Job item => Go through the data and retrieve each line that includes the string "basic".

Data extracts =>
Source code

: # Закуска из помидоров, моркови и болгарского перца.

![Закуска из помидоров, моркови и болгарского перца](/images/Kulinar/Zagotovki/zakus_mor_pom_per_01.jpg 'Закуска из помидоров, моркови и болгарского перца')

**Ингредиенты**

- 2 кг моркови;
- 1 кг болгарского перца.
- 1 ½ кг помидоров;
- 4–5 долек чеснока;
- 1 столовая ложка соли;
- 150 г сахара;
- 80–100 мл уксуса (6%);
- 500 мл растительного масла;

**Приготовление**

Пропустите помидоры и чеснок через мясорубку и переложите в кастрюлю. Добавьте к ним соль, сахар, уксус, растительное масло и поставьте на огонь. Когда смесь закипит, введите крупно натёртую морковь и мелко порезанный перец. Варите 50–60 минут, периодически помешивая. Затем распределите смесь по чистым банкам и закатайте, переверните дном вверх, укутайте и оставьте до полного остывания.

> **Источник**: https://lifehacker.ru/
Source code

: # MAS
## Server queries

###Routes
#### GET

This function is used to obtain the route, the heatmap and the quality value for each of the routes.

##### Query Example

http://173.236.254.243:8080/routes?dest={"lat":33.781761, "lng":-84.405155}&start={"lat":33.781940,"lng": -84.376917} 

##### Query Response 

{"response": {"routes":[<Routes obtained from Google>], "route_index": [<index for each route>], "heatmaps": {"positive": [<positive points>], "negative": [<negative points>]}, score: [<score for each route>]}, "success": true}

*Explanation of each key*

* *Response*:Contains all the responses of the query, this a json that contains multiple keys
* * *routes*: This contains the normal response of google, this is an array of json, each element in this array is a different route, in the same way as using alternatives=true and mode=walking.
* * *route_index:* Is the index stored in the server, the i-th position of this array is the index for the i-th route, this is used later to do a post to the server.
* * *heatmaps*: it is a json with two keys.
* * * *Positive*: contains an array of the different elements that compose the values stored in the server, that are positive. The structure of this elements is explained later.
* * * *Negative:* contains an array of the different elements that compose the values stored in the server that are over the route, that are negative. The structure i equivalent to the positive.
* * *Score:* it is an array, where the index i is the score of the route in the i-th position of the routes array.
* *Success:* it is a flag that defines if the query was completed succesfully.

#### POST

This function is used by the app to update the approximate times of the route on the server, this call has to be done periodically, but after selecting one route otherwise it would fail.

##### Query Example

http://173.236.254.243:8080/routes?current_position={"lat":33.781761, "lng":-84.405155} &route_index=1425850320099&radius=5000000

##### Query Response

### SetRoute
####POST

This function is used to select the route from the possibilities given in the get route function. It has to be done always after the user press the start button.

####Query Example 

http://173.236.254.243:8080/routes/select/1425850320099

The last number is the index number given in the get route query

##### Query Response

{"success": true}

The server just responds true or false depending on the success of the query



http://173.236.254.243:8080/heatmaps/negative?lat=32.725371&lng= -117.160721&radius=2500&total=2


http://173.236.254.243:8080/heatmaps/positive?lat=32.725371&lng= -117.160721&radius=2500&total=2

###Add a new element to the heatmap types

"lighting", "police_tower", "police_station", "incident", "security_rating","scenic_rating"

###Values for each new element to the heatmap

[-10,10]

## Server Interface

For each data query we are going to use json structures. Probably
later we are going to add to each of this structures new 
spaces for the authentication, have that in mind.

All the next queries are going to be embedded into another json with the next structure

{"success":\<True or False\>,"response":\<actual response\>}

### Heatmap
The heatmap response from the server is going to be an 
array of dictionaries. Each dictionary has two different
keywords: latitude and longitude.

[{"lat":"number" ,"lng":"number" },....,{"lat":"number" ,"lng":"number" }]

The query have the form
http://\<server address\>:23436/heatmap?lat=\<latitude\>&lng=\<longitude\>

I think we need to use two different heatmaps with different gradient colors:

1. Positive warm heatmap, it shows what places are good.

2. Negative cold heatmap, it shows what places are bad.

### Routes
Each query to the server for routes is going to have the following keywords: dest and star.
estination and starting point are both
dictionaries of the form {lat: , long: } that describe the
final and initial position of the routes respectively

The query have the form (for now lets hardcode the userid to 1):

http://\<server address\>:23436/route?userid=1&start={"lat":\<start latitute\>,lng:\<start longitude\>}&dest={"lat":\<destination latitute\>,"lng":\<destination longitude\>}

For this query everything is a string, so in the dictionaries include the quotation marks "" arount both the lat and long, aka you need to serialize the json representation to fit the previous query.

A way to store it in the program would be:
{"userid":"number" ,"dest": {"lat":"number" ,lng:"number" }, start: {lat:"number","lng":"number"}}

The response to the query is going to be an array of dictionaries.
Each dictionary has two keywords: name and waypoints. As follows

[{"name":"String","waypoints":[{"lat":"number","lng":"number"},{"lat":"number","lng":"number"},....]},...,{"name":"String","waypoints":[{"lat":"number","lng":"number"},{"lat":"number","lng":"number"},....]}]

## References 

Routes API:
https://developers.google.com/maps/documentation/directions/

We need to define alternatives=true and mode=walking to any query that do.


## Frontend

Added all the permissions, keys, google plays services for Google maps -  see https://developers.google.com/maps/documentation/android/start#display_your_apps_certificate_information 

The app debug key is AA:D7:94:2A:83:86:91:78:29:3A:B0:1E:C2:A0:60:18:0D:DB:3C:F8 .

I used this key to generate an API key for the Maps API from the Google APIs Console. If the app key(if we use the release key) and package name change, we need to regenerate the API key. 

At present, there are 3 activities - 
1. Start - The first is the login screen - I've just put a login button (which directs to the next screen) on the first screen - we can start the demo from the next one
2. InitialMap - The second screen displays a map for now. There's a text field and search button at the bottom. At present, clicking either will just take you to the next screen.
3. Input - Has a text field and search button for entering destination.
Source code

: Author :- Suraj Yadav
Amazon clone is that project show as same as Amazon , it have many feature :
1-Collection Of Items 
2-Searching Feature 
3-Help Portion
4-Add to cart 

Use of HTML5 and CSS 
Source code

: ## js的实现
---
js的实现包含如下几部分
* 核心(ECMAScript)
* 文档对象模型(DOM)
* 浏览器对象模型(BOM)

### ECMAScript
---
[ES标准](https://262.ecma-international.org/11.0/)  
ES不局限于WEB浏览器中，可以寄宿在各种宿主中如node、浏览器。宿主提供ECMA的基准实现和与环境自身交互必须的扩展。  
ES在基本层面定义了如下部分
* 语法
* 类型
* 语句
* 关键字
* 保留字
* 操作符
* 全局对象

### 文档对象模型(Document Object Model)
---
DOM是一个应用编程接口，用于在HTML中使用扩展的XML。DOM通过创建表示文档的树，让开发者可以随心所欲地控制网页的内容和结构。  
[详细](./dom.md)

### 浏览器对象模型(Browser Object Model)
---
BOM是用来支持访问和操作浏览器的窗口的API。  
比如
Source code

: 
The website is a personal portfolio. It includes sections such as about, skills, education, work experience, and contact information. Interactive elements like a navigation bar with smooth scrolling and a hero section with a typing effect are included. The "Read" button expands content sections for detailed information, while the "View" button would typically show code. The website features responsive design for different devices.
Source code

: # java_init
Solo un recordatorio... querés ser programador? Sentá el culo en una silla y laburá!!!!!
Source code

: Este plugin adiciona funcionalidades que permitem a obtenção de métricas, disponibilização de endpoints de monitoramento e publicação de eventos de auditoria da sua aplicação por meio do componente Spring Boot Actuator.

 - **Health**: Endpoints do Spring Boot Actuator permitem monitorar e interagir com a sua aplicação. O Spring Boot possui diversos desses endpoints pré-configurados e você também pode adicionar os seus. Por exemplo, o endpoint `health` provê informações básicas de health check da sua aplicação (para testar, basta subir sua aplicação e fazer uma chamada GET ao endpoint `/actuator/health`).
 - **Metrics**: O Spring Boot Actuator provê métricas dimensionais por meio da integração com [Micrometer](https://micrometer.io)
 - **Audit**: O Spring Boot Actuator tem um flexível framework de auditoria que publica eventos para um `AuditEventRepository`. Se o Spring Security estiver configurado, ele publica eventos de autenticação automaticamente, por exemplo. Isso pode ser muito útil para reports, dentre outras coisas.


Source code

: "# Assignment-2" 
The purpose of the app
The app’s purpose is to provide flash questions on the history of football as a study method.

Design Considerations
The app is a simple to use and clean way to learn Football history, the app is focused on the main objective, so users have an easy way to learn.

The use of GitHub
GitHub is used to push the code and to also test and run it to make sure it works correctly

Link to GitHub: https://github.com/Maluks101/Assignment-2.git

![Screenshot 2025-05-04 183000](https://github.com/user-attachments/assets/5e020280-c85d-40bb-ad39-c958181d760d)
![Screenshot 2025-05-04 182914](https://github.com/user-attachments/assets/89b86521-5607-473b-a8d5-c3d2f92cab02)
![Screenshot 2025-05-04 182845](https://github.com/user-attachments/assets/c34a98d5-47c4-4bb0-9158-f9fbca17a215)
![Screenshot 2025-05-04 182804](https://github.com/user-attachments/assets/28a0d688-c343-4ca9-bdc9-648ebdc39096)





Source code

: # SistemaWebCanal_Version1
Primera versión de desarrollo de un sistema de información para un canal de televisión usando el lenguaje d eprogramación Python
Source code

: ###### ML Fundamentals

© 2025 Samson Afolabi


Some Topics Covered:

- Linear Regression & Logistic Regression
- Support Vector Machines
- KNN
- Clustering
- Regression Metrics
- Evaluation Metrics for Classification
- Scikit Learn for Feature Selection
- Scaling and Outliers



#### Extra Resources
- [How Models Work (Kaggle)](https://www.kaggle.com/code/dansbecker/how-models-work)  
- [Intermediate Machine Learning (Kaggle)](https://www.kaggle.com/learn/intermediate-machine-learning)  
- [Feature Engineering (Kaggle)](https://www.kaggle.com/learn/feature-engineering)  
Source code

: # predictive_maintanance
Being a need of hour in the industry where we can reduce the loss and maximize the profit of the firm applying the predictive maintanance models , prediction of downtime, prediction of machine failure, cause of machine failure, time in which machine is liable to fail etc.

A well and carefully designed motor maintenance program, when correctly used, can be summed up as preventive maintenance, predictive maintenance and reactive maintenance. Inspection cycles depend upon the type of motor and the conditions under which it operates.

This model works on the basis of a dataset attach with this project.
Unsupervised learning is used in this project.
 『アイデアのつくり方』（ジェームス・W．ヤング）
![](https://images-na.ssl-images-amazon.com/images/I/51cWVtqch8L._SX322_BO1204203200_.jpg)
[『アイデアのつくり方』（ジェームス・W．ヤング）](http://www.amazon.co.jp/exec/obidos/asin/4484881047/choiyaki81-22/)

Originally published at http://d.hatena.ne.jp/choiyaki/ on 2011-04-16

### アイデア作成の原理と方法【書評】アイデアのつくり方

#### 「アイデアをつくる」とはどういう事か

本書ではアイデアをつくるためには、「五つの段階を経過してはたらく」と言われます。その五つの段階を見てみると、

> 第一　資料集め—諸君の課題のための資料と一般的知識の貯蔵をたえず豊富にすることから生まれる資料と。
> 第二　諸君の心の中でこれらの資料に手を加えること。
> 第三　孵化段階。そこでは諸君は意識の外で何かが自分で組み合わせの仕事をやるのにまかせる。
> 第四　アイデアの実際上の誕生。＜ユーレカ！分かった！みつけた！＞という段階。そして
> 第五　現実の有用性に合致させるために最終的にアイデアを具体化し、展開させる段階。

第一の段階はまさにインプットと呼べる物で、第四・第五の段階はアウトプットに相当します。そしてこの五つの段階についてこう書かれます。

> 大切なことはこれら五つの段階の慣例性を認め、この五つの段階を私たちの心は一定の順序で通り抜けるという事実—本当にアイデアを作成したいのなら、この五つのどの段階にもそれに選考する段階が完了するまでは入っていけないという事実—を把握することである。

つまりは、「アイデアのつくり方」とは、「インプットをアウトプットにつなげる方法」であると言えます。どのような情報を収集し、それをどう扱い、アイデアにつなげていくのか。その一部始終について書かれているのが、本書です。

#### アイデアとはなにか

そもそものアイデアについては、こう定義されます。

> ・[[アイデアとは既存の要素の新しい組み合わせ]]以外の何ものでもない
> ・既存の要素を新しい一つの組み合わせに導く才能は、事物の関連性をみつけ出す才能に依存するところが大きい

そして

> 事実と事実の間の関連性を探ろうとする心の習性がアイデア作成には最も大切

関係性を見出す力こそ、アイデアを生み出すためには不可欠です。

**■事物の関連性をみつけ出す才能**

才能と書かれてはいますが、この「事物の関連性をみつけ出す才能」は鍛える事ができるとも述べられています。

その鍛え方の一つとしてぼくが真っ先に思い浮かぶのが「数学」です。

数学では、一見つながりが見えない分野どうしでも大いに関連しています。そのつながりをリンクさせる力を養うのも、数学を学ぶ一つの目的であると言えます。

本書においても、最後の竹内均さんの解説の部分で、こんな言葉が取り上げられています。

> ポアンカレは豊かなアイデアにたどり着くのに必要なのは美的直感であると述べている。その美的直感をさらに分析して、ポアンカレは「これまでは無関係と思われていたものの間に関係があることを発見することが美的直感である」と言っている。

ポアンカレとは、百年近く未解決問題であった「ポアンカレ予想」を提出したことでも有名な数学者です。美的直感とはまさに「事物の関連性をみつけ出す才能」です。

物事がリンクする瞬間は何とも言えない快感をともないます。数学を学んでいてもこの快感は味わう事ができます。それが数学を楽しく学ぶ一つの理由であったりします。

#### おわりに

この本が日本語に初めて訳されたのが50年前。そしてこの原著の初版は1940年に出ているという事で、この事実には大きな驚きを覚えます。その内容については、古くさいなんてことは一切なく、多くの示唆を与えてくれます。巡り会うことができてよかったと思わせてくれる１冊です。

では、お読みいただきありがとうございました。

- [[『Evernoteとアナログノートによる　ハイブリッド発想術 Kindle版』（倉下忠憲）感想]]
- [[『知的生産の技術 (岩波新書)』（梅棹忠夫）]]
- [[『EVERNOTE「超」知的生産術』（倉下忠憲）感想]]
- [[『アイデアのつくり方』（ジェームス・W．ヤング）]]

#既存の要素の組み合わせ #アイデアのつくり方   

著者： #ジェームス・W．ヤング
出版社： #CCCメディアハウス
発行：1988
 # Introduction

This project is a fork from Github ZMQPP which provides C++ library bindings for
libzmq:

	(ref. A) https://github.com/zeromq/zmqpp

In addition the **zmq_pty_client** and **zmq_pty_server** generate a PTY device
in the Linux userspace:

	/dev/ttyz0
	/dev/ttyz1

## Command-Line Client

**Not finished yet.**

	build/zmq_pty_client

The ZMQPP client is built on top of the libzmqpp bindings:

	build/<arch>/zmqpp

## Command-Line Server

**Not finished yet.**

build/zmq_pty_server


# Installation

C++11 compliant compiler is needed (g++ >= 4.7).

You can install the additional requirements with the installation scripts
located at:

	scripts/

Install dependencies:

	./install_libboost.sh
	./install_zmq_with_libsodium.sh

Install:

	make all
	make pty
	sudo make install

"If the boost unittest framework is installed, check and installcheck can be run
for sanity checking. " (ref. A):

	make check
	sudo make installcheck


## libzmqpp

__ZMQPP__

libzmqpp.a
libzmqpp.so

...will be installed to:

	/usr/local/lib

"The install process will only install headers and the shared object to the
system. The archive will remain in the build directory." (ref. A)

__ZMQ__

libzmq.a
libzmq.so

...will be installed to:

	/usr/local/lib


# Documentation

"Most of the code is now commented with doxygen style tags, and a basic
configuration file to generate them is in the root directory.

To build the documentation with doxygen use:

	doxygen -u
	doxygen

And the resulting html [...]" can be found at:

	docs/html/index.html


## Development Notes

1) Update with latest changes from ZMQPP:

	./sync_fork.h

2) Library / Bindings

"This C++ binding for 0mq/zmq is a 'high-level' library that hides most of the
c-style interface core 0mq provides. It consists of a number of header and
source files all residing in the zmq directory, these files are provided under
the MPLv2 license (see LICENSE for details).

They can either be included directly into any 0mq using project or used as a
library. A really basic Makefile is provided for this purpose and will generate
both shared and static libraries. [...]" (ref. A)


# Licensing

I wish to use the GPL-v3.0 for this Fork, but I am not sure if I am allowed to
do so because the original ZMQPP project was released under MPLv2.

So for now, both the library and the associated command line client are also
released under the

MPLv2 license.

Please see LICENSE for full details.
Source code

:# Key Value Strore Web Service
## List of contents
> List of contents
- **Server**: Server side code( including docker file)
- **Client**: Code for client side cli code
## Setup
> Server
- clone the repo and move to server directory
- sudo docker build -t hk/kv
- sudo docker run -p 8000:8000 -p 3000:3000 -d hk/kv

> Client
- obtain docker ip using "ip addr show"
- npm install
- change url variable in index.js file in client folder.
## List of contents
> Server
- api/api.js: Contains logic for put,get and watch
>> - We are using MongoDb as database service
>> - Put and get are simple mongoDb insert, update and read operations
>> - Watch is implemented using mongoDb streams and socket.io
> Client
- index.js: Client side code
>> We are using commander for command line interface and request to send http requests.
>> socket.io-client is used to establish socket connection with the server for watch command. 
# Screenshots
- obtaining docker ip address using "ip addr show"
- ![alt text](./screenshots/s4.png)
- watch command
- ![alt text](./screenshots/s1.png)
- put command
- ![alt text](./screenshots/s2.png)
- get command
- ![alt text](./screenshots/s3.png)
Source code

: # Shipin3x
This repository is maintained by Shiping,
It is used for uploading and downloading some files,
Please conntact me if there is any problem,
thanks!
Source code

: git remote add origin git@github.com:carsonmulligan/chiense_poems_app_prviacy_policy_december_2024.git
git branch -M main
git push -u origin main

Problem solution =>
"Most of the code is now commented with doxygen style tags, and a basic
library. A really basic Makefile is provided for this purpose and will generate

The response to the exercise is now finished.